=== Job 1 ===
Print the part of the passage on negative numbers that opens with the words containing "A very powerful" and closes with "of the reals.)", copied word for word.

=== Passage shown ===
*** Block opens ***

Let's suppose you have a friend who only knows math at the level of arithmetic of positive integers. You try to tell him about the existence of negative numbers, and he tells you,

That's stupid, there's obviously no such thing as "negative" numbers, how can I possibly measure something so stupid? Can you have negative one apple? No, you can't. I can owe you a positive one apple, but there's clearly no such thing as negative apples.

How can you start to argue that there is such a thing as negative numbers?

A very powerful first step is mathematical consistency. You can list all of the abstract properties you believe to characterize everything about positive integer arithmetic:

  • For all $a,b,c$, $a(b+c) = ab+ac$
  • For all $a,b$, $a+b=b+a$, $ab=ba$
  • There exists a number, called $0$, such that, for all $a$, $a+0=0+a=a$, $a0=0a=0$
  • There exists a number, called $1$, such that, for all $a$, $1a=a1=a$

(note that, in sharp contrast to the case of real numbers, the first property can be proved with induction, and need not be an axiom. Similarly, other listed properties can be proved from other ones designated to be more basic if one wishes, which can not be done in the case of the reals.)

So, once you both agree that these axioms characterize the positive integers completely, you can show that these hypothetical negative numbers, based on their formal properties, are consistent with the above axioms. What does this show?

The positive integers, with the addition of the negative integers, can do at least as much as the positive integers by themselves.

(STOP At this point, pause to realize how powerful this constraint is!! How many other ways could one generalize arithmetic, at this level, to something else that is consistent with the properties you want? Zero. There is absolutely no other way to do it. This is incredibly suggestive, and you should keep this in mind for the rest of the cartoon argument, and see how every argument that follows is secretly an aspect of this one!)

Your friend responds:

Sure, you can write down toy models like that, and they may be consistent, but they don't correspond to reality.

Now, what else do you need to demonstrate to your friend to convince him of the validity of the negative numbers?

You find something else they can do that you can't do with the positive numbers alone. Simply, you can state that every positive-integer-valued algebraic equation does not have a solution:

$$ x + 1 = 0 $$

does not have a solution.

But, it is a trivial fact that extending to the negative numbers allows you to solve such equations. Then, all that's left to convince your friend of the validity of negative numbers is to show that this is equivalent to solving an ("a priori") different problem which only involves arithmetic of positive integers:

$$ x+1=0 \iff y + 1 = 1 $$

So, $y = 0$, and $y=x+1$ is equivalent to the other problem.

To be complete, we also have to consider problems that are "unique" to the negatives, such as $(-1)(-1) = 1$, but in the realm of integers, these are trivial matters that are reducible to the above. Even in the case of reals, given the other things we've shown, these consequences are almost "guaranteed" to work out intuitively obviously.

Now, assuming your friend is a reasonable, logical, person, he must now believe in the validity of negative numbers.

What have we shown?

*** Block closes ***

=== Records for the exercise ===
*** Block opens ***

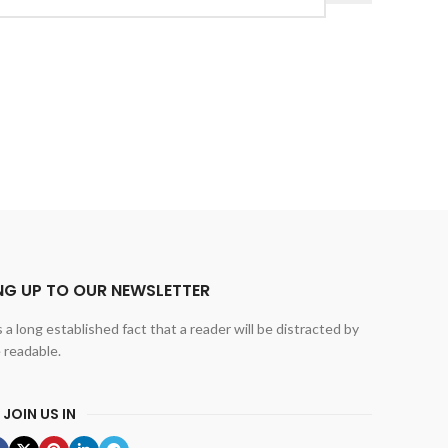
NG UP TO OUR NEWSLETTER
is a long established fact that a reader will be distracted by
 readable.
 JOIN US IN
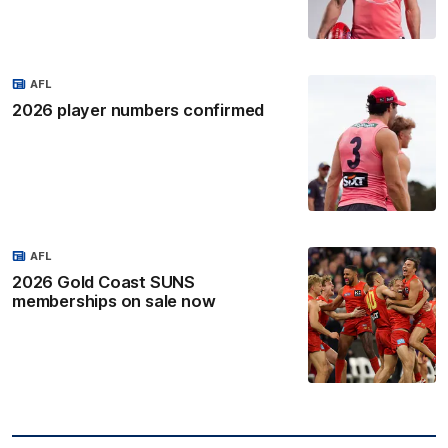
AFL
2026 player numbers confirmed
AFL
2026 Gold Coast SUNS
memberships on sale now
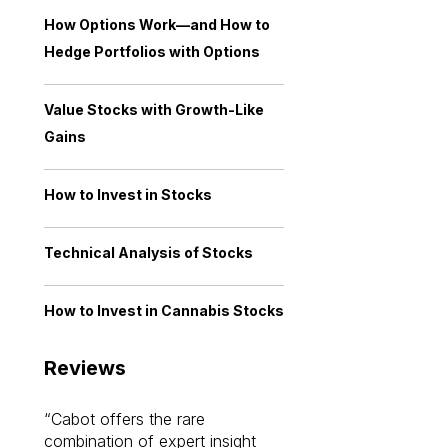
How Options Work—and How to
Hedge Portfolios with Options
Value Stocks with Growth-Like
Gains
How to Invest in Stocks
Technical Analysis of Stocks
How to Invest in Cannabis Stocks
Reviews
Cabot offers the rare
Cabot investme
combination of expert insight
enriched my kno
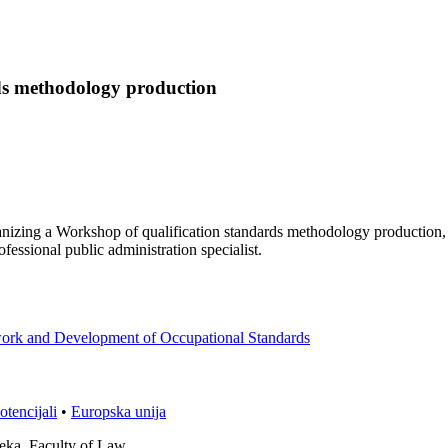
rds methodology production
nizing a Workshop of qualification standards methodology production,
fessional public administration specialist.
mework and Development of Occupational Standards
otencijali
•
Europska unija
ijeka, Faculty of Law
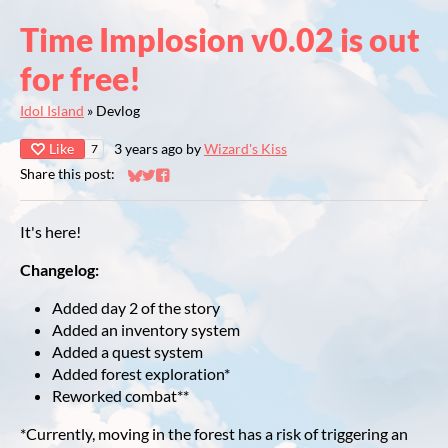
Time Implosion v0.02 is out
for free!
Idol Island
»
Devlog
Like
3 years ago
by
Wizard's Kiss
7
Share this post:
Share on Bluesky
Share on Twitter
Share on Facebook
It's here!
Changelog:
Added day 2 of the story
Added an inventory system
Added a quest system
Added forest exploration*
Reworked combat**
*Currently, moving in the forest has a risk of triggering an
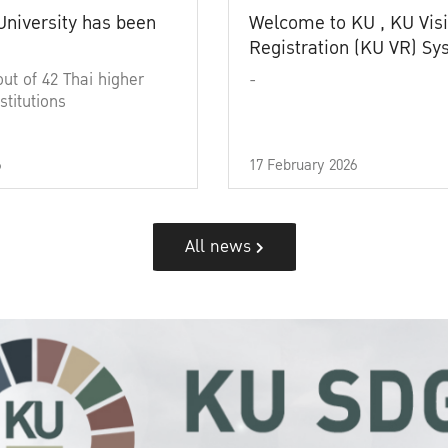
University has been
Welcome to KU , KU Visi
Registration (KU VR) S
out of 42 Thai higher
-
stitutions
6
17 February 2026
All news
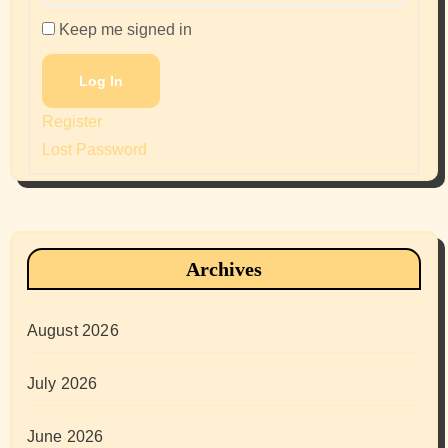
Keep me signed in
Log In
Register
Lost Password
Archives
August 2026
July 2026
June 2026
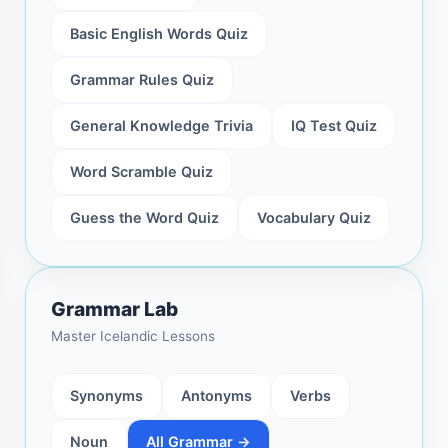
Basic English Words Quiz
Grammar Rules Quiz
General Knowledge Trivia
IQ Test Quiz
Word Scramble Quiz
Guess the Word Quiz
Vocabulary Quiz
Grammar Lab
Master Icelandic Lessons
Synonyms
Antonyms
Verbs
Noun
All Grammar →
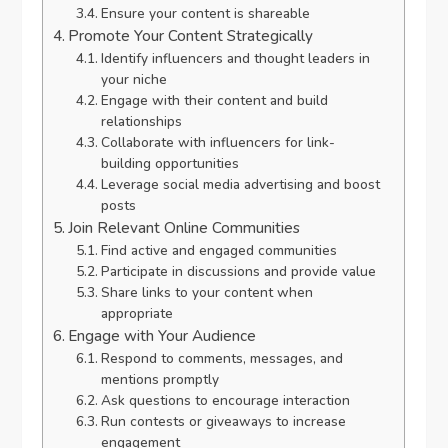
Ensure your content is shareable
Promote Your Content Strategically
Identify influencers and thought leaders in
your niche
Engage with their content and build
relationships
Collaborate with influencers for link-
building opportunities
Leverage social media advertising and boost
posts
Join Relevant Online Communities
Find active and engaged communities
Participate in discussions and provide value
Share links to your content when
appropriate
Engage with Your Audience
Respond to comments, messages, and
mentions promptly
Ask questions to encourage interaction
Run contests or giveaways to increase
engagement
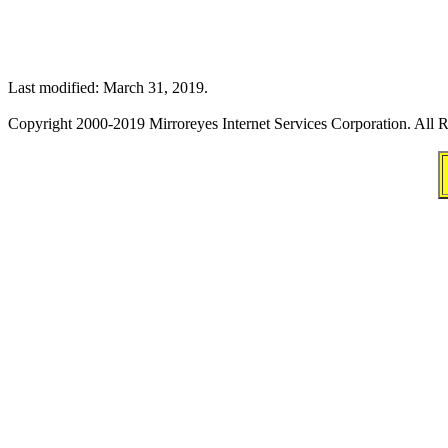
Last modified: March 31, 2019.
Copyright 2000-2019 Mirroreyes Internet Services Corporation. All R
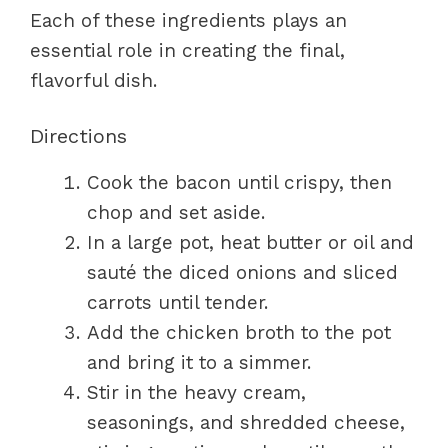
Each of these ingredients plays an
essential role in creating the final,
flavorful dish.
Directions
Cook the bacon until crispy, then
chop and set aside.
In a large pot, heat butter or oil and
sauté the diced onions and sliced
carrots until tender.
Add the chicken broth to the pot
and bring it to a simmer.
Stir in the heavy cream,
seasonings, and shredded cheese,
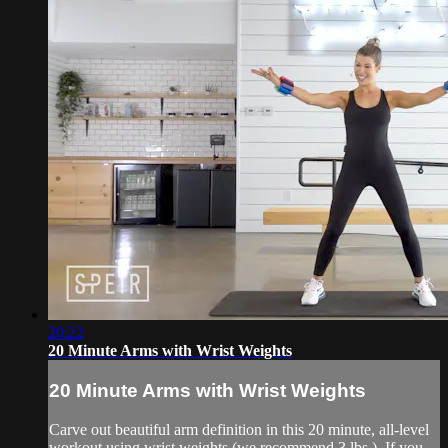
20:22
20 Minute Arms with Wrist Weights
20 Minute Arms with Wrist Weights
Carve out beautiful arm definition in this 20 minute, all-level
workout using wrist weights (we recommend 3 lbs.). If you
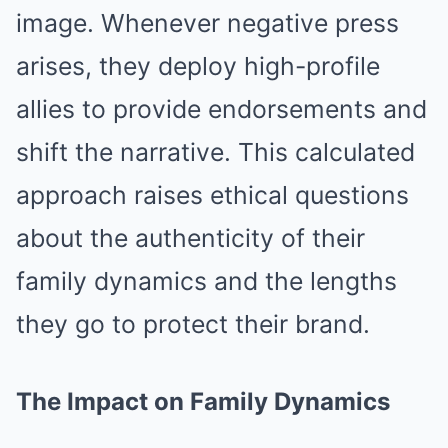
image. Whenever negative press
arises, they deploy high-profile
allies to provide endorsements and
shift the narrative. This calculated
approach raises ethical questions
about the authenticity of their
family dynamics and the lengths
they go to protect their brand.
The Impact on Family Dynamics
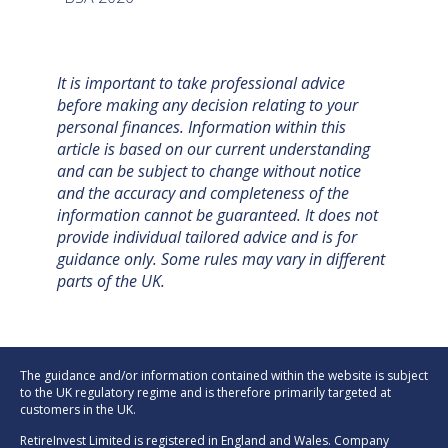
It is important to take professional advice
before making any decision relating to your
personal finances. Information within this
article is based on our current understanding
and can be subject to change without notice
and the accuracy and completeness of the
information cannot be guaranteed. It does not
provide individual tailored advice and is for
guidance only. Some rules may vary in different
parts of the UK.
The guidance and/or information contained within the website is subject
to the UK regulatory regime and is therefore primarily targeted at
customers in the UK.
RetireInvest Limited is registered in England and Wales. Company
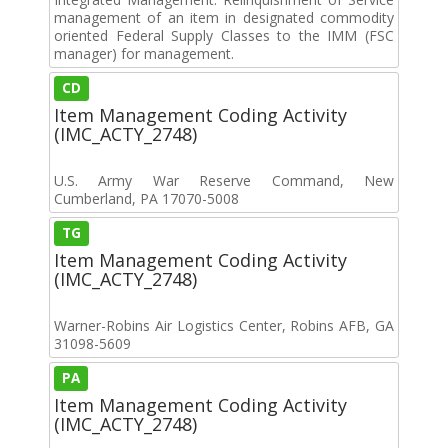
management of an item in designated commodity
oriented Federal Supply Classes to the IMM (FSC
manager) for management.
CD
Item Management Coding Activity
(IMC_ACTY_2748)
U.S. Army War Reserve Command, New
Cumberland, PA 17070-5008
TG
Item Management Coding Activity
(IMC_ACTY_2748)
Warner-Robins Air Logistics Center, Robins AFB, GA
31098-5609
PA
Item Management Coding Activity
(IMC_ACTY_2748)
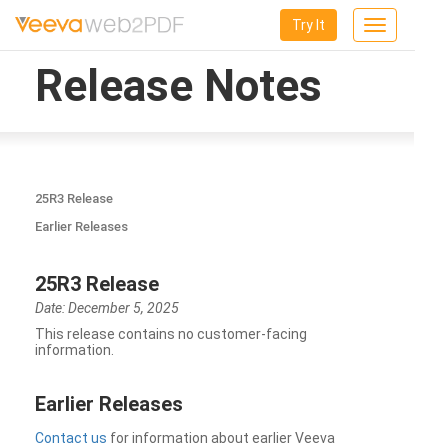
Try It
Toggle
navigation
Release Notes
25R3 Release
Earlier Releases
25R3 Release
Date: December 5, 2025
This release contains no customer-facing
information.
Earlier Releases
Contact us
for information about earlier Veeva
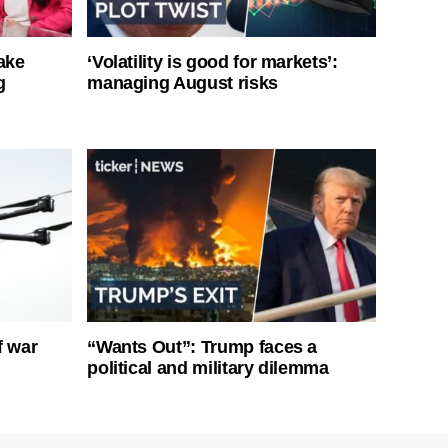
ake
‘Volatility is good for markets’:
g
managing August risks
f war
“Wants Out”: Trump faces a
political and military dilemma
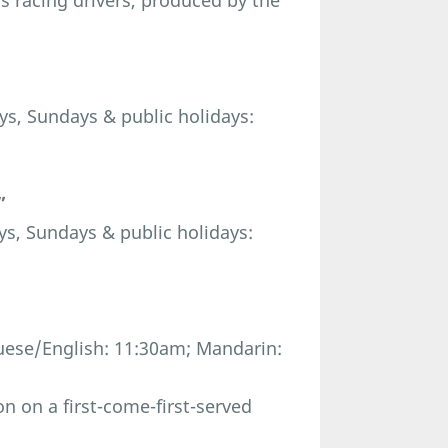
us racing drivers, produced by the
s, Sundays & public holidays:
”
s, Sundays & public holidays:
ese/English: 11:30am; Mandarin:
n on a first-come-first-served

*** Block closes ***

=== Job 2 ===
Arrange the part of the records that opens with the line containing "How Options Work—and How to" and closes with the line containing "All Grammar →" as a Markdown table with the columns Row and Line, skipping blank lines. Include both of those lines, and leave the pictures out of the table.

=== Reply 1 ===
A very powerful first step is mathematical consistency. You can list all of the abstract properties you believe to characterize everything about positive integer arithmetic:

  • For all $a,b,c$, $a(b+c) = ab+ac$
  • For all $a,b$, $a+b=b+a$, $ab=ba$
  • There exists a number, called $0$, such that, for all $a$, $a+0=0+a=a$, $a0=0a=0$
  • There exists a number, called $1$, such that, for all $a$, $1a=a1=a$

(note that, in sharp contrast to the case of real numbers, the first property can be proved with induction, and need not be an axiom. Similarly, other listed properties can be proved from other ones designated to be more basic if one wishes, which can not be done in the case of the reals.)

=== Reply 2 ===
| Row | Line |
|---|---|
| 1 | How Options Work—and How to |
| 2 | Hedge Portfolios with Options |
| 3 | Value Stocks with Growth-Like |
| 4 | Gains |
| 5 | How to Invest in Stocks |
| 6 | Technical Analysis of Stocks |
| 7 | How to Invest in Cannabis Stocks |
| 8 | Reviews |
| 9 | Cabot offers the rare |
| 10 | Cabot investme |
| 11 | combination of expert insight |
| 12 | enriched my kno |
| 13 | rds methodology production |
| 14 | nizing a Workshop of qualification standards methodology production, |
| 15 | fessional public administration specialist. |
| 16 | mework and Development of Occupational Standards |
| 17 | otencijali |
| 18 | • |
| 19 | Europska unija |
| 20 | ijeka, Faculty of Law |
| 21 | Time Implosion v0.02 is out |
| 22 | for free! |
| 23 | Idol Island |
| 24 | » |
| 25 | Devlog |
| 26 | Like |
| 27 | 3 years ago |
| 28 | by |
| 29 | Wizard's Kiss |
| 30 | 7 |
| 31 | Share this post: |
| 32 | Share on Bluesky |
| 33 | Share on Twitter |
| 34 | Share on Facebook |
| 35 | It's here! |
| 36 | Changelog: |
| 37 | Added day 2 of the story |
| 38 | Added an inventory system |
| 39 | Added a quest system |
| 40 | Added forest exploration* |
| 41 | Reworked combat** |
| 42 | *Currently, moving in the forest has a risk of triggering an |
| 43 | University has been |
| 44 | Welcome to KU , KU Visi |
| 45 | Registration (KU VR) S |
| 46 | out of 42 Thai higher |
| 47 | - |
| 48 | stitutions |
| 49 | 6 |
| 50 | 17 February 2026 |
| 51 | All news |
| 52 | Keep me signed in |
| 53 | Log In |
| 54 | Register |
| 55 | Lost Password |
| 56 | Archives |
| 57 | August 2026 |
| 58 | July 2026 |
| 59 | June 2026 |
| 60 | Basic English Words Quiz |
| 61 | Grammar Rules Quiz |
| 62 | General Knowledge Trivia |
| 63 | IQ Test Quiz |
| 64 | Word Scramble Quiz |
| 65 | Guess the Word Quiz |
| 66 | Vocabulary Quiz |
| 67 | Grammar Lab |
| 68 | Master Icelandic Lessons |
| 69 | Synonyms |
| 70 | Antonyms |
| 71 | Verbs |
| 72 | Noun |
| 73 | All Grammar → |